Yöneticiler  demokratik usullere göre atanmalı

BirGün Eğitim

Milli Eğitim Bakanlığı okullardaki yöneticilerle ilgili yeni bir çalışma başlattı. Başlatılan çalışmaya göre 4 yıl boyunca çalıştıktan sonra görevi biten müdürlerin istemeleri halinde 4 yıl daha görev yerlerinde kalması hedefleniyor.

Daha önce var olan yöneticilerin sınava tabi tutulmasına yönelik tartışmalarda Eğitim Bir-Sen’in ‘uyarıları’ üzerine geri adım atan MEB şimdi de yöneticileri adeta kalıcı hale getirmeye çalışıyor. Yöneticilerin liyakat temelli atanmadığına yönelik gelen eleştirileri doğrulayan bu çalışmaya ilişkin Eğitim-Sen Eğitim Sekreteri Özgür Bozdoğan ile konuştuk.

Siyasal sendikal yakınlık

Var olan yöneticilerin büyük bir bölümünün siyasal ve sendikal yakınlığa göre atanmış ve bunun sonucunda atandığını söyleyen Bozdoğan “Milli Eğitim Bakanlığında yaşanan yönetim değişikliğinden sonra en fazla merak edilen konulardan biri de eğitim yöneticilerinin nasıl belirleneceği ve var olan yöneticilerin durumunun ne olacağı idi. Yaşananlar sonucunda MEB yönetimi var olan yöneticilerin görevlerine devam etmesi konusunda karar alarak alında eğitim alanında değişen bir şey olmadığını da ortaya koymuş oldu” dedi.

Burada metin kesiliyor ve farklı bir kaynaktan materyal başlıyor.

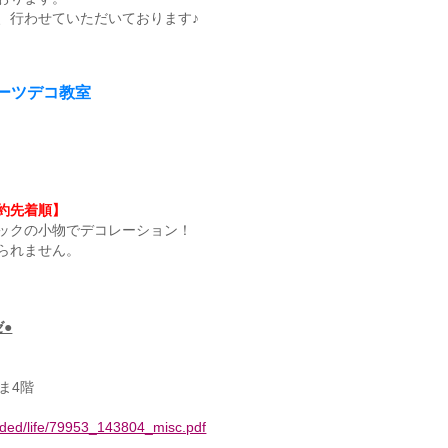
、行わせていただいております♪
イーツデコ教室
。
約先着順】
ックの小物でデコレーション！
られません。
●
しま4階
oaded/life/79953_143804_misc.pdf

Eğitim Kurumlarında var olan yöneticilerin yeniden görevlendirilmesi ile ilgili takvimin üç defa değiştiğini anımsatan Bozdoğan şunları söyledi: Bakanlığa yakın isimler tarafından, yapılan girişimler sonucunda yönetmelik değişikliği yapılarak, ‘kendi okulunda devam etmek isteyen kurum yöneticilerinin kurumlarının diğer yöneticiler tarafından yapılacak tercihlere kapatılması’ düzenlemesinin yapılacağı ifade edilmektedir.”

Kamusal niteliği kaybolur

Bunun kabul edilemeyeceğini vurgulayan Bozdoğan “MEB, bir kamu kurumu olarak, toplumsal faydayı esas alan bir yaklaşımla yönetilmek yerine, bireysel veya kimi grupların faydasını esas almış olacaktır ki bu durum onun kamu kurumu niteliğini ortadan kaldırır. Doğal olarak bu da üretilen hizmetin kamusal olma özelliğini aşındırır.”

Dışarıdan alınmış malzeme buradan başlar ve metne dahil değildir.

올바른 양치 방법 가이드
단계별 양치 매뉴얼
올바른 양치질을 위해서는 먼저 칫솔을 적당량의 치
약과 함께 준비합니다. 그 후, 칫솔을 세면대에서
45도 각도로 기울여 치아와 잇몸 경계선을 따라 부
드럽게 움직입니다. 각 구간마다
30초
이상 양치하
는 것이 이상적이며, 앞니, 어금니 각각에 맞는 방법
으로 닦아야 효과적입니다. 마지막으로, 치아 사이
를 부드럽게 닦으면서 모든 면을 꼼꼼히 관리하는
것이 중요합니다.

Bozdoğan son olarak şu ifadeleri kullandı: “Eğitim yöneticilerinin belirlenmesi demokratik esaslara ve kurallara göre, okulun tüm bileşenlerinin ortak iradesi ile belirlenmediği sürece bu sorun devam edecektir. Eğitim kurumlarının kamusal hizmet üretme özelliğini öne çıkarmak sorunun çözümünün başlangıç adımı olacaktır.”